I don’t care about “gmo” and I dont care about the fact that it’s “textured protein” I care about “corn” and “wheat” and I care that people without food allergies rarely know how inescapable some of those allergens are.
“Oh, I checked the ingredients, it doesn’t have corn”
Okay but does it have maltodextrin, modified food starch, xanthan gum, caramel coloring, dextrose, or glucose syrup?
If it does have any of those things do they specifically say “from potatoes,” “from tapioca,” “from cane sugar” or “from rice”?

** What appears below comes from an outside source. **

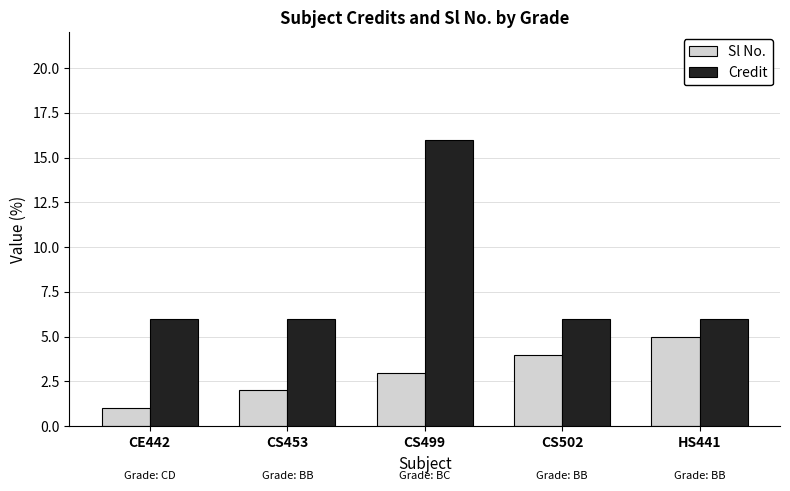

How many bars are there in each group?

2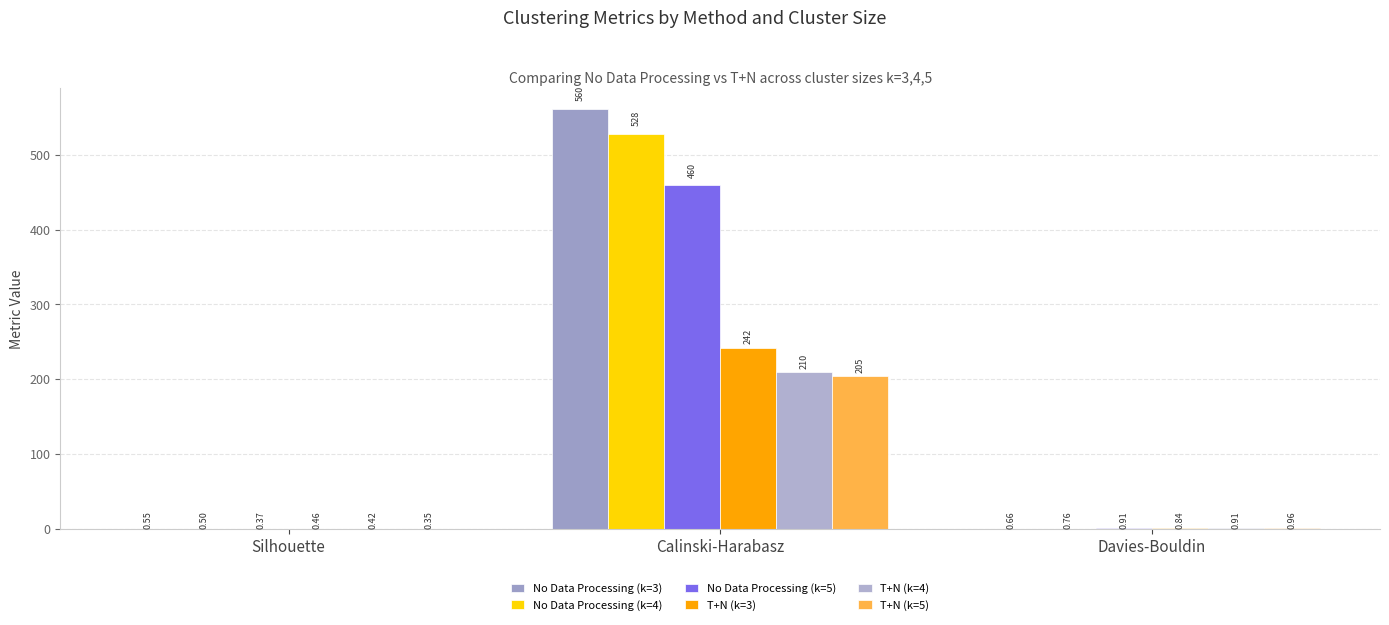

Is it true that T+N (k=5) equals 0.6 at Davies-Bouldin?

False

If it didn’t did you check the manufacturer’s website? If that didn’t say did you call the manufacturer?
Sometimes I’ll use almond or coconut flour as a replacement for wheat flour when I’m cooking. I do not try to pretend that my alternate flour chocolate chip cookies are wheat flour chocolate chip cookies because most people don’t expect to run into coconut or almond when they pick up a chocolate chip cookie. I don’t try to hand them to people, wait for them to eat a cookie, and say “hah, bet you didn’t think gluten free cookies could taste good, huh?” because if I did that to someone with a severe allergy it could kill them, but also because people should have a say in what they’re eating.
I’ve got no problem with beyond beef or impossible burger describing their products as meat alternatives, I’ve got no problem with GMOs or the fact that quorn is made out of a heavily engineered protein. That’s all very neat, actually.
But I do have a problem with people trying to sneakily serve meat alternatives without considering that doing so is shitty for a number of reasons.